El papa Francisco abre proceso para la canonización de Juan Pablo I


El papa Francisco estudia la posibilidad de reconocer las virtudes heroicas del papa Juan Pablo I quien fue pontífice durante 33 días en 1978.

Así lo informó la Santa Sede en un comunicado, el cual cita que el Santo Padre, ha aprobado las virtudes de Juan Pablo I, durante una audiencia que mantuvo con el prefecto de la Congregación para la Causa de los Santos, el cardenal Angelo Amato.

Albino Luciani nació el 17 de octubre de 1912 en el municipio de Forno di Canale, actualmente llamado Canale d’Agordo, en la provincia de Belluno, en el Véneto. Fue elegido pontífice sucesor de Pablo VI, fallecido el 6 de agosto, el 26 de agosto de 1978, en el segundo día del cónclave, y optó por el nombre de Juan Pablo I, una combinación de los nombres de sus dos antecesores, Pablo VI y Juan XXIII.

Juan Pablo I, falleció el 28 de septiembre con lo que estuvo al frente de la Iglesia Católica solo durante 33 días, protagonizando el papado más breve del siglo XX y uno de los más cortos de la historia.

Fue ordenado sacerdote el 7 de julio de 1935 en la iglesia de San Pedro de Belluno y dos días después fue nombrado vicario cooperante en su pueblo natal.

En diciembre de ese año fue trasladado a Agordo, donde dio clases de religión en el Instituto Técnico Minero, mientras que en julio de 1937 fue nombrado vicerrector del Seminario Gregoriano di Belluno.

Durante su trayectoria como sacerdote de la iglesia católica ocupo rangos como obispo, Patriarca de Venecia, vicepresidente de la Conferencia Episcopal Italiana y cardenal.

 

La vaticanista Stefania Falasca, vicepostuladora de la causa de canonización de Juan Pablo I, publicó un libro, “Papa Luciani.
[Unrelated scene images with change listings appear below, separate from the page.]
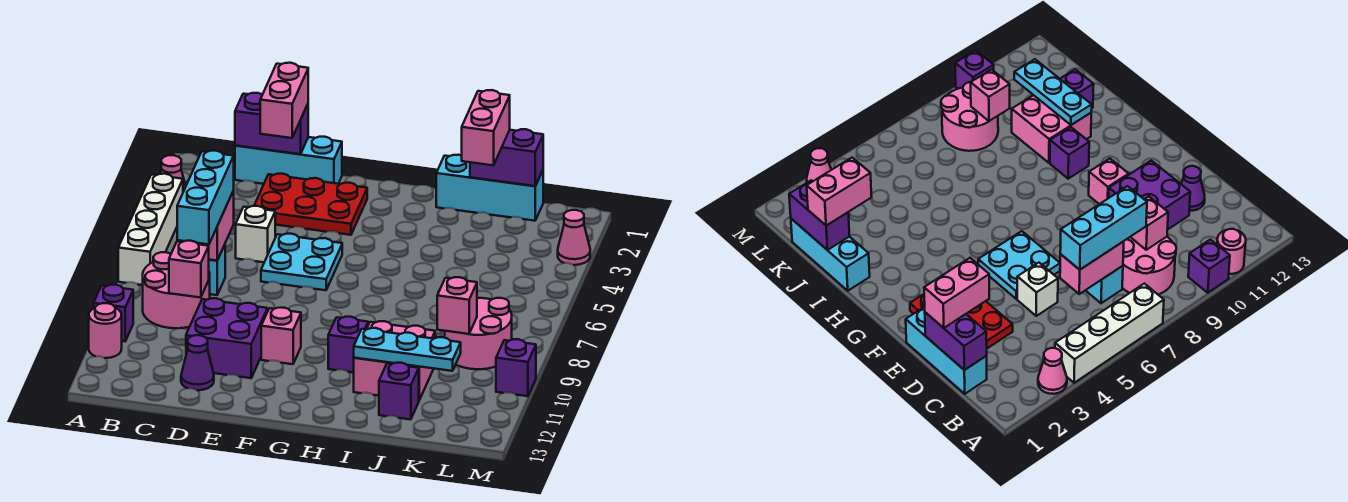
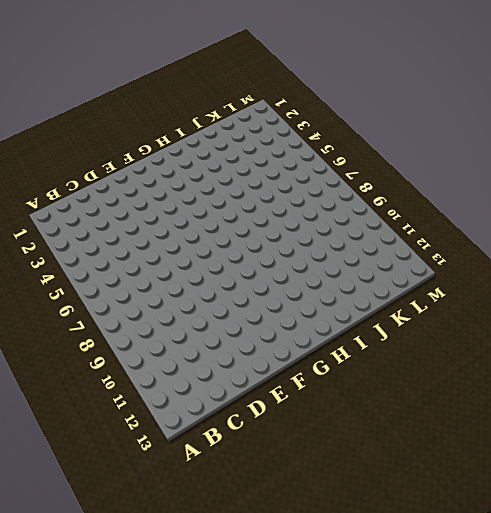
none -> pink cone A3 level 1
none -> white brick A4:A7 level 1
none -> purple brick A10 level 1

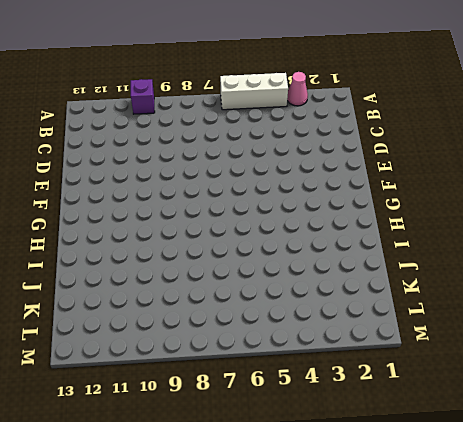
white brick A4:A6 level 1 -> white brick A4:A7 level 1
none -> pink round brick A11 level 1
none -> pink round brick B8:C9 level 1
none -> cyan brick C1:E1 level 1

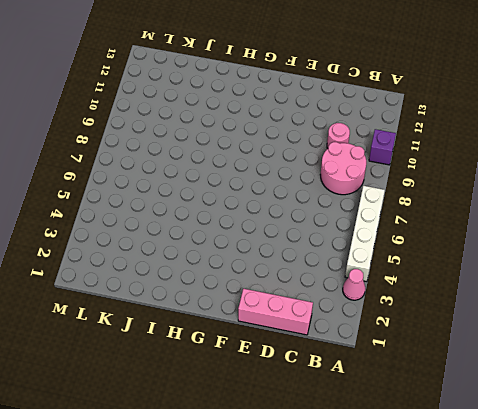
pink brick C1:E1 level 1 -> cyan brick C1:E1 level 1
pink round brick C10 level 1 -> pink round brick A11 level 1
none -> cyan brick C7 level 1
none -> red plate D2:F3 level 1
none -> white brick D5 level 1

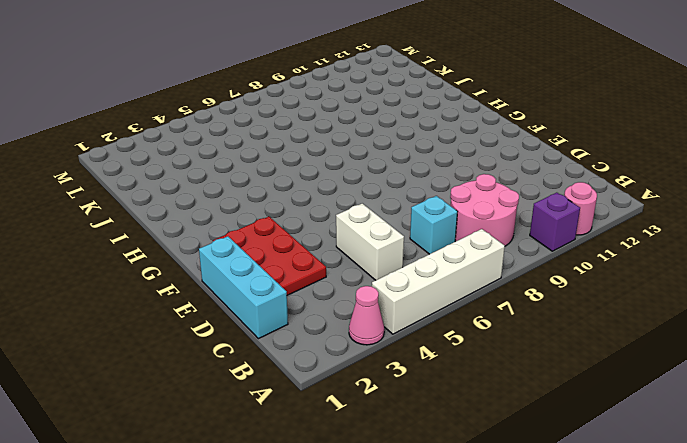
white brick C5:D5 level 1 -> white brick D5 level 1
none -> purple brick D10:E11 level 1
none -> purple cone D12 level 1
none -> cyan plate E5:F6 level 1

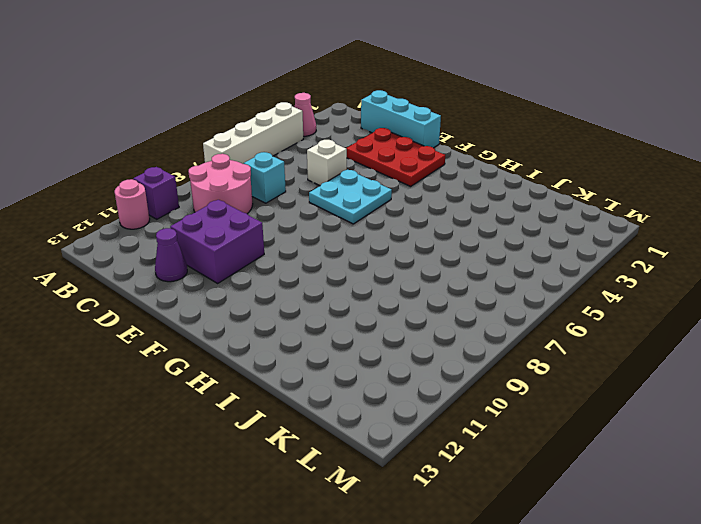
none -> pink brick F10 level 1
none -> purple brick H10 level 1
none -> cyan brick I1:K1 level 1

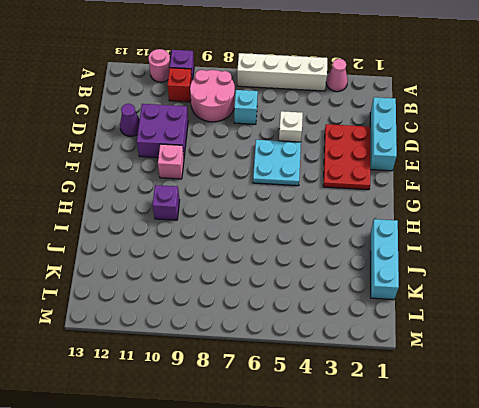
red brick B10 level 1 -> none
none -> pink brick I10:J11 level 1
none -> purple brick J12 level 1
none -> pink round brick K8:L9 level 1

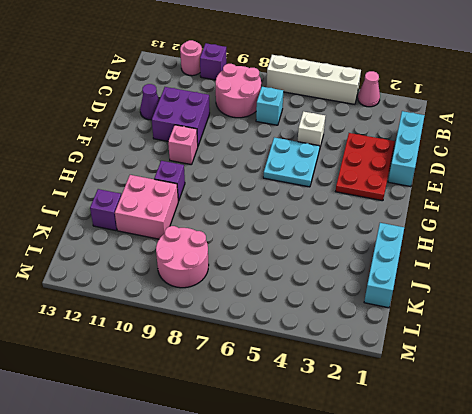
none -> pink cone M3 level 1
none -> purple brick M10 level 1
none -> purple brick C1:D1 level 2

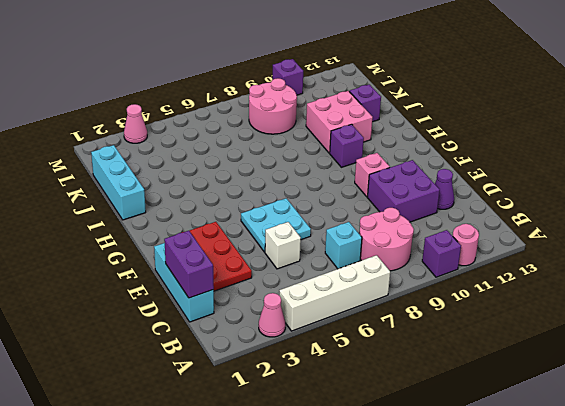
none -> pink brick C6:C7 level 2
none -> pink brick C9 level 2
none -> cyan plate I11:K11 level 2

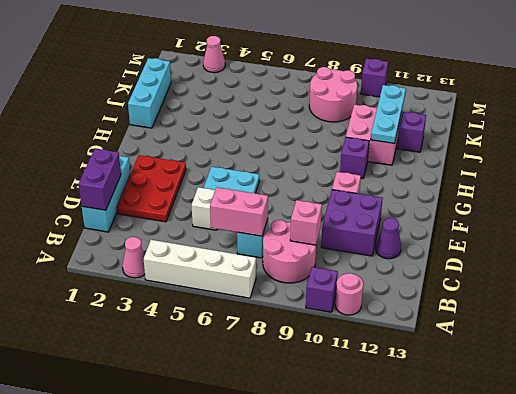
none -> purple brick J1:K1 level 2
none -> pink brick K9 level 2
none -> cyan brick C6:C8 level 3

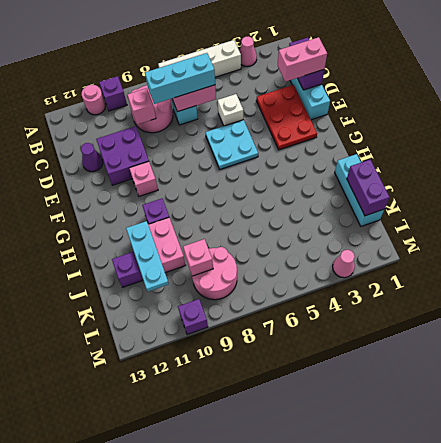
none -> pink brick J1:J2 level 3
Crónica de una muerte“, en el que desmiente la tesis sobre una posible conspiración en el Vaticano que llevó a su muerte y justifica que falleció por causas naturales.

Cabe destacar, que en la Iglesia católica, para que una persona pueda ser canonizado es necesario seguir varias etapas: la primera de ellas es el reconocimiento por parte del pontífice de sus virtudes heroicas, con el que pasa a ser considerado “Venerable Siervo de Dios”.

Después, el venerable puede ser beatificado cuando se certifique que se ha producido un milagro debido a su intercesión y canonizado (declarado santo) cuando se haya producido un segundo milagro, que tiene que ocurrir después de ser proclamado beato.